Manufacturers

Houston Wire & Cable to Be Acquired by OmniCable for $91M

HOUSTON, Texas and WEST CHESTER, Pa. — Houston Wire & Cable Company (HWCC) and Omni Cable, LLC (OmniCable) today announced that they have entered into a definitive agreement under which OmniCable will acquire all outstanding shares of HWCC common stock for $5.30 per share in an all-cash transaction valued at $91 million. The price represents a premium of 39% to HWCC’s unaffected closing price of $3.80 on March 24, 2021 and an 89% premium to the $2.81 average closing price for the preceding 12-month period. The transaction was unanimously approved by HWCC’s Board of Directors. All HWCC directors and officers have agreed to vote their shares, including shares held by The D3 Family Funds, in favor of the transaction. Such shares currently represent approximately 19% of the issued and outstanding shares as of March 24, 2021.

OmniCable is a subsidiary of Dot Holdings Co, which is owned by Dot Family Holdings, owners and operators of Dot Foods, Inc., the largest food industry redistributor in North America.

The combined company results in a national wire and cable redistribution industry leader that will maximize OmniCable’s and HWCC’s highly complementary businesses, products, and national footprint to better meet the needs of both companies’ customers. The combined company also will continue HWCC’s fastener redistribution business. Following the close of the transaction, each company will retain its own brands and its existing locations.

James L. Pokluda III, HWCC’s President & CEO, commented, “HWCC, Vertex and OmniCable are highly respected suppliers in their respective markets serving electrical and industrial distributors throughout the U.S. and Canada. This merger creates an outstanding combination of leading businesses that will be well positioned to provide increased value and customer service to its redistributor partners.”
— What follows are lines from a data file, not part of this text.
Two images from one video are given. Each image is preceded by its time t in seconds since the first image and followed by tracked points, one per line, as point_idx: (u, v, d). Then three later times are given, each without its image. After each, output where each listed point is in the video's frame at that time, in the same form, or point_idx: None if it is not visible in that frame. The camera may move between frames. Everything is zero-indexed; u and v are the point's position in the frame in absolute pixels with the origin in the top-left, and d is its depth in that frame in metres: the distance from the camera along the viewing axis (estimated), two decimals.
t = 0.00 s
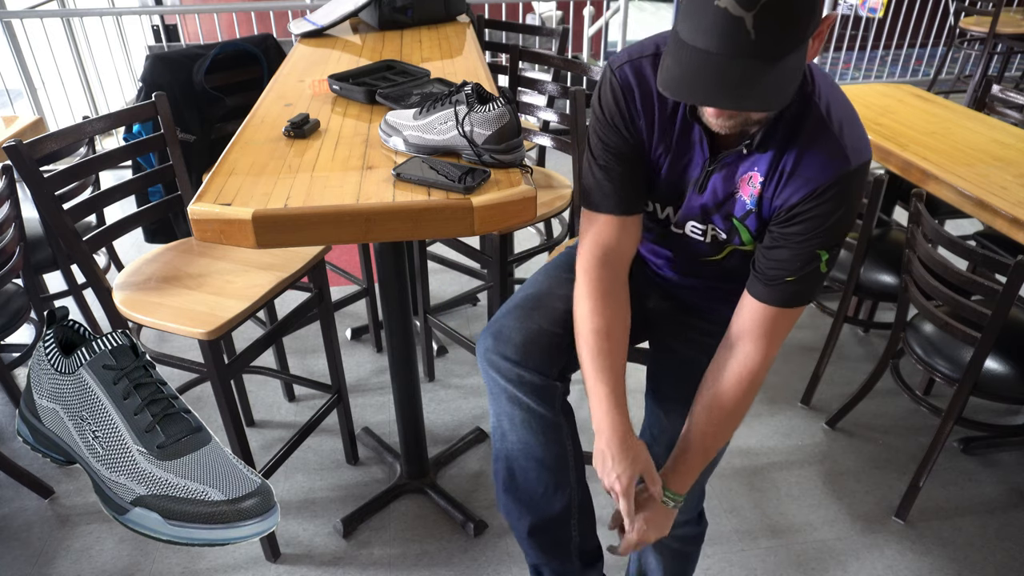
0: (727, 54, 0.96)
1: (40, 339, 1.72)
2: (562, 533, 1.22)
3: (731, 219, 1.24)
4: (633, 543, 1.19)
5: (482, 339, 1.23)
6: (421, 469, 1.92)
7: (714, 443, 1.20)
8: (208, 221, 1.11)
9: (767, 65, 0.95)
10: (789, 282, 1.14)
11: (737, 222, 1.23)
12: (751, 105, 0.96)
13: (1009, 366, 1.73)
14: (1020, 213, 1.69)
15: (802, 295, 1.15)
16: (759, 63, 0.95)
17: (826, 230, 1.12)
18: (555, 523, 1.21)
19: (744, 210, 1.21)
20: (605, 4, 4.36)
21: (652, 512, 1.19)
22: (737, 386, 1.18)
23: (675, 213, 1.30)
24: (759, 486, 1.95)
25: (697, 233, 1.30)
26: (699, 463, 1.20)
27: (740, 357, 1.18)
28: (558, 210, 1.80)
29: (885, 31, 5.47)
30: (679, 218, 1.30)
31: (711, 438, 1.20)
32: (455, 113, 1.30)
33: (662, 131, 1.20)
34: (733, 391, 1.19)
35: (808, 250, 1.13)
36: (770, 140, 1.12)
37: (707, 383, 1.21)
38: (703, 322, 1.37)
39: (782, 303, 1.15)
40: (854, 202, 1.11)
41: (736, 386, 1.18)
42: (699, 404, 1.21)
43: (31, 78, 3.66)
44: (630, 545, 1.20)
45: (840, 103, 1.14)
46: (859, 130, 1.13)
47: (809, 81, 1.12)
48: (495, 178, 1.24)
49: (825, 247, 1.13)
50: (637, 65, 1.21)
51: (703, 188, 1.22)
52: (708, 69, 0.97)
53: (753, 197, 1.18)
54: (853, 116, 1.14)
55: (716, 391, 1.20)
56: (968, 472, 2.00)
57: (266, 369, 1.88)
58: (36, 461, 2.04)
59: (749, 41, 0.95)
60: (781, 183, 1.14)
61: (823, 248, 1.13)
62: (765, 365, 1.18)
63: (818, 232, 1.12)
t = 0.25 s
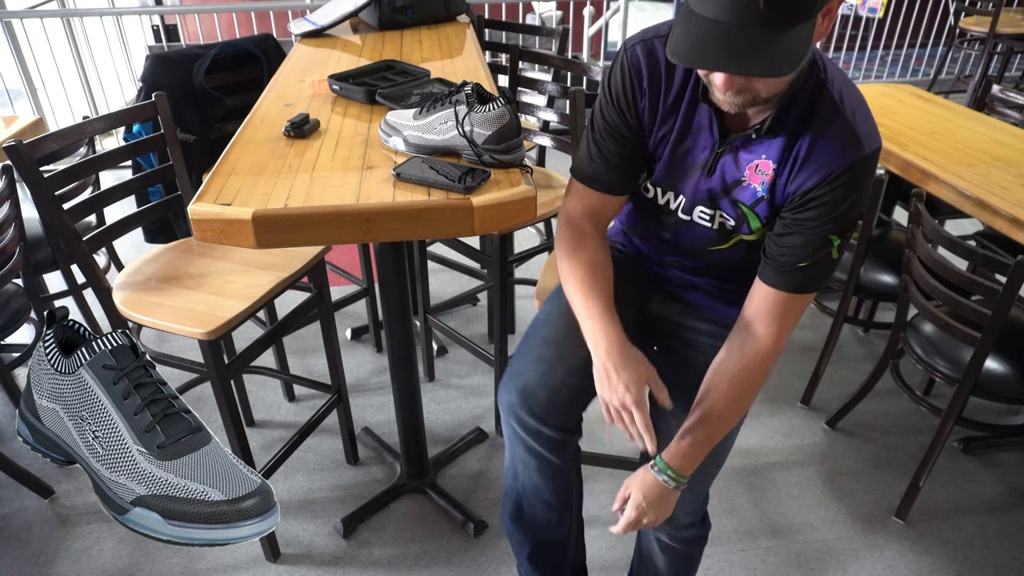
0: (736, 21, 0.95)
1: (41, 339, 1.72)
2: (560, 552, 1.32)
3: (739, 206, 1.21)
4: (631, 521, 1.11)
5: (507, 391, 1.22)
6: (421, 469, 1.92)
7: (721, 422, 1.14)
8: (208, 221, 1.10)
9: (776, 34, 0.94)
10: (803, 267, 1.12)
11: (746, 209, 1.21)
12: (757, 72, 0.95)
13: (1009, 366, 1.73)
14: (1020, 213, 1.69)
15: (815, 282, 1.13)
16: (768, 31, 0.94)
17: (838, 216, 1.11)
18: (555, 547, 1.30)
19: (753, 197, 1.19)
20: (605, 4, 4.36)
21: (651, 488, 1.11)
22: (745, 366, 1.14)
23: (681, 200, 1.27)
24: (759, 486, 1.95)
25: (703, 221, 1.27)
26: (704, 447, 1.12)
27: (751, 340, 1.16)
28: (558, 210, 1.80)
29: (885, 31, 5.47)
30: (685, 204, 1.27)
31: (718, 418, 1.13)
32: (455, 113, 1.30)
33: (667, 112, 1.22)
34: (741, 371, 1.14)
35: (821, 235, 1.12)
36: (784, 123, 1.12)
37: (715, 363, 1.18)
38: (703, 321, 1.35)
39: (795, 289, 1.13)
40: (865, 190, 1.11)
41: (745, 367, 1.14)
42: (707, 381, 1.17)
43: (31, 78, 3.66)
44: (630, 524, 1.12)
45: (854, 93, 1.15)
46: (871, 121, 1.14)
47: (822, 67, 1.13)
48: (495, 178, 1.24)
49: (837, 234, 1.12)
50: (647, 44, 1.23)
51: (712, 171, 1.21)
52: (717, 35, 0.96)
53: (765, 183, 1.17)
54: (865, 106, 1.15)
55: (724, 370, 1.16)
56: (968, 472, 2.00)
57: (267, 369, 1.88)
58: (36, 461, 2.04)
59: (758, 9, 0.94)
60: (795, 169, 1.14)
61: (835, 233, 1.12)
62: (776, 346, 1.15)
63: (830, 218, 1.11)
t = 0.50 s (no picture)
0: (711, 23, 0.94)
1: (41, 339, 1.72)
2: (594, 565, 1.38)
3: (743, 206, 1.15)
4: (640, 512, 1.11)
5: (548, 454, 1.24)
6: (421, 469, 1.92)
7: (731, 420, 1.10)
8: (208, 221, 1.10)
9: (758, 33, 0.92)
10: (812, 265, 1.06)
11: (750, 209, 1.14)
12: (743, 71, 0.92)
13: (1009, 366, 1.73)
14: (1020, 213, 1.69)
15: (826, 279, 1.07)
16: (749, 31, 0.92)
17: (847, 210, 1.05)
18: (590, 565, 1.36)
19: (756, 196, 1.13)
20: (605, 4, 4.36)
21: (661, 480, 1.11)
22: (757, 367, 1.10)
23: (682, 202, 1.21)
24: (759, 486, 1.95)
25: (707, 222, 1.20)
26: (714, 441, 1.10)
27: (761, 338, 1.10)
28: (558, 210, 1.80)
29: (885, 31, 5.47)
30: (687, 206, 1.21)
31: (729, 417, 1.10)
32: (455, 113, 1.30)
33: (657, 107, 1.19)
34: (754, 371, 1.10)
35: (829, 231, 1.05)
36: (781, 120, 1.07)
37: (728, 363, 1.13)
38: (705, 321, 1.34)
39: (807, 288, 1.07)
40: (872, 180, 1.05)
41: (756, 368, 1.10)
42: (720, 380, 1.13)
43: (31, 78, 3.66)
44: (641, 513, 1.12)
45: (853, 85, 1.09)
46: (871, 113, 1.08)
47: (818, 61, 1.07)
48: (495, 178, 1.24)
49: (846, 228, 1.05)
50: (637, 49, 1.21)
51: (712, 171, 1.15)
52: (692, 39, 0.95)
53: (767, 181, 1.11)
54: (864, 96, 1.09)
55: (737, 369, 1.11)
56: (968, 472, 2.00)
57: (266, 369, 1.88)
58: (36, 461, 2.04)
59: (732, 12, 0.92)
60: (798, 165, 1.07)
61: (844, 228, 1.06)
62: (792, 343, 1.09)
63: (838, 212, 1.05)
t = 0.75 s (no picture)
0: (656, 69, 0.86)
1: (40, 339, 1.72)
2: None
3: (732, 225, 1.12)
4: (639, 519, 1.13)
5: (563, 469, 1.26)
6: (421, 469, 1.92)
7: (729, 433, 1.07)
8: (208, 221, 1.10)
9: (711, 78, 0.84)
10: (806, 282, 0.99)
11: (739, 227, 1.11)
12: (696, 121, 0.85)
13: (1009, 366, 1.73)
14: (1020, 213, 1.69)
15: (823, 297, 1.00)
16: (702, 75, 0.84)
17: (838, 224, 0.97)
18: None
19: (743, 216, 1.09)
20: (605, 4, 4.35)
21: (658, 492, 1.11)
22: (755, 382, 1.05)
23: (674, 219, 1.20)
24: (759, 486, 1.95)
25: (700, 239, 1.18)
26: (710, 450, 1.08)
27: (759, 352, 1.05)
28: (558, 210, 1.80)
29: (885, 31, 5.47)
30: (679, 224, 1.19)
31: (727, 429, 1.07)
32: (455, 113, 1.30)
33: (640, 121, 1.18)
34: (751, 386, 1.05)
35: (820, 247, 0.98)
36: (764, 139, 1.02)
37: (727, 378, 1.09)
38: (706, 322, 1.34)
39: (802, 305, 1.00)
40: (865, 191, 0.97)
41: (752, 383, 1.05)
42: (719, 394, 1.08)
43: (31, 78, 3.66)
44: (642, 523, 1.13)
45: (841, 99, 1.02)
46: (862, 127, 1.01)
47: (800, 76, 1.02)
48: (495, 178, 1.24)
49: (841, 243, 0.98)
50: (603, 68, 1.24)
51: (699, 191, 1.13)
52: (639, 85, 0.88)
53: (752, 201, 1.07)
54: (855, 110, 1.03)
55: (734, 385, 1.07)
56: (968, 472, 2.00)
57: (266, 369, 1.88)
58: (36, 461, 2.04)
59: (681, 56, 0.84)
60: (785, 184, 1.02)
61: (837, 244, 0.98)
62: (791, 358, 1.04)
63: (830, 227, 0.97)
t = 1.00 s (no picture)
0: (582, 145, 0.80)
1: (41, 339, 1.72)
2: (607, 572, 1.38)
3: (708, 257, 1.06)
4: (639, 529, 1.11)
5: (562, 473, 1.26)
6: (421, 469, 1.92)
7: (730, 449, 1.03)
8: (208, 221, 1.10)
9: (642, 155, 0.78)
10: (792, 318, 0.92)
11: (715, 260, 1.05)
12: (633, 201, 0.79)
13: (1009, 366, 1.73)
14: (1020, 213, 1.69)
15: (817, 328, 0.92)
16: (633, 152, 0.78)
17: (816, 255, 0.89)
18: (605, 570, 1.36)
19: (716, 250, 1.03)
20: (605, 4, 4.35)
21: (656, 502, 1.09)
22: (753, 406, 0.99)
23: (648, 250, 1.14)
24: (759, 486, 1.95)
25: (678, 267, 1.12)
26: (711, 464, 1.05)
27: (759, 375, 0.99)
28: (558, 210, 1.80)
29: (885, 31, 5.47)
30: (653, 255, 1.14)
31: (727, 447, 1.03)
32: (455, 113, 1.29)
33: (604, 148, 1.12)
34: (750, 410, 0.99)
35: (799, 287, 0.90)
36: (724, 179, 0.94)
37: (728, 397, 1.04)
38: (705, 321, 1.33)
39: (793, 338, 0.93)
40: (842, 212, 0.89)
41: (749, 407, 0.99)
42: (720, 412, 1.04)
43: (31, 78, 3.66)
44: (641, 531, 1.12)
45: (801, 125, 0.94)
46: (827, 155, 0.92)
47: (757, 109, 0.93)
48: (495, 179, 1.23)
49: (825, 272, 0.89)
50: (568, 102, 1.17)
51: (670, 226, 1.07)
52: (567, 162, 0.81)
53: (724, 238, 1.01)
54: (819, 135, 0.94)
55: (732, 408, 1.02)
56: (968, 472, 2.00)
57: (267, 369, 1.88)
58: (36, 461, 2.04)
59: (605, 135, 0.77)
60: (754, 223, 0.94)
61: (820, 278, 0.90)
62: (792, 379, 0.97)
63: (806, 259, 0.89)
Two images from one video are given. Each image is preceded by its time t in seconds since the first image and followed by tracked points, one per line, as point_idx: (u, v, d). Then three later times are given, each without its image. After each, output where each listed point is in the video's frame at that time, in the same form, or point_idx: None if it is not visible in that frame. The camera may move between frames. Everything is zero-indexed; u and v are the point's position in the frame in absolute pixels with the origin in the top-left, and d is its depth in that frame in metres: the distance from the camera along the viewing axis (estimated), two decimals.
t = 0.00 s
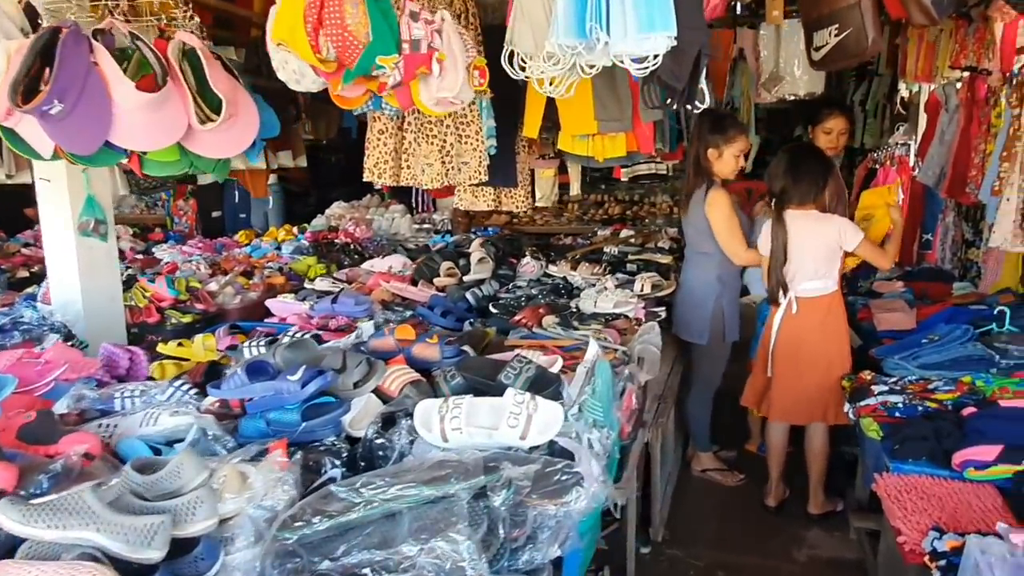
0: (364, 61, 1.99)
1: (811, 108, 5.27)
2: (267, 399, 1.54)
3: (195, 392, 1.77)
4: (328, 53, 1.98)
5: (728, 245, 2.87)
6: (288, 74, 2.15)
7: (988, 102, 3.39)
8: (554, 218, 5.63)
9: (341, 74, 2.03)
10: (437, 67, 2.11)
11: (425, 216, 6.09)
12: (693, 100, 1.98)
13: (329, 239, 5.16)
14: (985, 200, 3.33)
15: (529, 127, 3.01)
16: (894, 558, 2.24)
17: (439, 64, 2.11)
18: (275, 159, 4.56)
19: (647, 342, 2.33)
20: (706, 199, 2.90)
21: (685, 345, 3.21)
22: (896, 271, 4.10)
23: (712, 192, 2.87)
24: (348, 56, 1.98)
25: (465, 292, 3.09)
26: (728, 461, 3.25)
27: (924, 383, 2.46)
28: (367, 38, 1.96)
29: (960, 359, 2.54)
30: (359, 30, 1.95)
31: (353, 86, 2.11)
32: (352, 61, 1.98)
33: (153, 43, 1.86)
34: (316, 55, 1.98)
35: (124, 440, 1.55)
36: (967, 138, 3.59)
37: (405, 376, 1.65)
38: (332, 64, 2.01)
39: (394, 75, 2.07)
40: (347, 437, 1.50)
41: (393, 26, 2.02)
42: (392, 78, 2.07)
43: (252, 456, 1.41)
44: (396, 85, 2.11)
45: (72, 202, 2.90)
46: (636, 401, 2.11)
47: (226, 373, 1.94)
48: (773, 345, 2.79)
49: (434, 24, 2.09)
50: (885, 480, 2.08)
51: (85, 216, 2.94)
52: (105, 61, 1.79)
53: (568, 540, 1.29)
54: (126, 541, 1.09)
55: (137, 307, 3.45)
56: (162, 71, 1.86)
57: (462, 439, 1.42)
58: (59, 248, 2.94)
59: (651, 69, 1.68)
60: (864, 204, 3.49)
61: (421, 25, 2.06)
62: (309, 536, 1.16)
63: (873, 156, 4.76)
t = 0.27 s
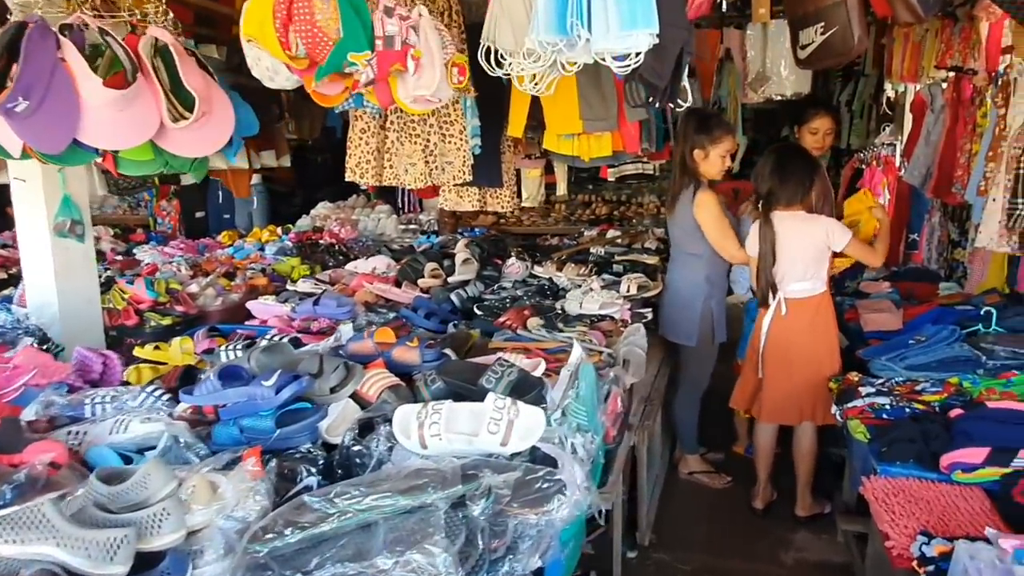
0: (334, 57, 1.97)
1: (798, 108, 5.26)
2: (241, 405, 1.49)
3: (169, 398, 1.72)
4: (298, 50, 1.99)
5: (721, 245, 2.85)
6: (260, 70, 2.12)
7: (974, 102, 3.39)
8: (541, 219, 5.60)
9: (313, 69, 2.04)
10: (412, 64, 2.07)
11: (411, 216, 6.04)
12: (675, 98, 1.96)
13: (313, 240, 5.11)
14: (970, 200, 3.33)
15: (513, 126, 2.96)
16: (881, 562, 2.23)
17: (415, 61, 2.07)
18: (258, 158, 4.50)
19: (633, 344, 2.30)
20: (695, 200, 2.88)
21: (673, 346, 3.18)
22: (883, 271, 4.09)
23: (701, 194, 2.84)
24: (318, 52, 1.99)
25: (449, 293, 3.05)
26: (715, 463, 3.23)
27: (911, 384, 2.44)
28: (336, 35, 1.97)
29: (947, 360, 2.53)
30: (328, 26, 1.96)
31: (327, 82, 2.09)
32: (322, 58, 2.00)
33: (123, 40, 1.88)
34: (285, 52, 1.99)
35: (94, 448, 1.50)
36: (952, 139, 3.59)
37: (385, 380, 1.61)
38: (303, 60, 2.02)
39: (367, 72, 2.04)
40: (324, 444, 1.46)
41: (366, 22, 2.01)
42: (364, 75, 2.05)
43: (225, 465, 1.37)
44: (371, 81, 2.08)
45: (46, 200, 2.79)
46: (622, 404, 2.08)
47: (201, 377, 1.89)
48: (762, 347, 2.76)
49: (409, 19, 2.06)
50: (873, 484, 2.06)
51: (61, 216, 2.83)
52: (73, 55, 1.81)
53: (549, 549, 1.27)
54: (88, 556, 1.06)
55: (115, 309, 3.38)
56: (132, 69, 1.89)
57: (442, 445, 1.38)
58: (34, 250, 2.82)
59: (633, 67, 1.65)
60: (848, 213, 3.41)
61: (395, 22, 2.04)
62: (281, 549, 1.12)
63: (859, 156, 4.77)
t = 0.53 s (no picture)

“The HWCC team shares our passion for customer service,” said Jeff Siegfried, OmniCable founder and vice chairman. “Our shared central focus on redistribution, logistical expertise, and unyielding pursuit of perfection for our business partners will drive both businesses to enhance the value that we bring to the marketplace. We look forward to continued growth and the shared learning we know will come from this new relationship.”

Transaction Details

Under the terms of the agreement, HWCC stockholders will receive $5.30 in cash for each share of common stock they own. In addition, each stock-based equity award outstanding under the Company’s stock and deferred compensation plans will be cancelled in exchange for $5.30. No consideration will be paid for stock options, all of which have exercise prices above the merger price.

The agreement includes a 30-day “go-shop” period expiring on April 24, 2021, which permits HWCC’s Board of Directors and advisors to solicit alternative acquisition proposals from third parties. HWCC will have the right to terminate the merger agreement to enter into a superior proposal subject to the terms and conditions of the merger agreement. There can be no assurance that this “go-shop” will result in a superior proposal, and HWCC does not intend to disclose developments with respect to the solicitation process unless and until it determines such disclosure is appropriate or is otherwise required.

The transaction is expected to close following HWCC’s Annual Meeting of Stockholders, scheduled for May 25, 2021, subject to customary closing conditions, including approval by HWCC stockholders. Upon completion of the transaction, HWCC common stock will no longer be listed on any public market.

Fourth Quarter and Full Year 2020 Financial Results

Separately, later today HWCC intends to file its 2020 Annual Report on Form 10-K, which will contain its fourth quarter and full year 2020 financial results. The Form 10-K will be available on the “Investor Relations” section of the HWCC website, as well as from the SEC.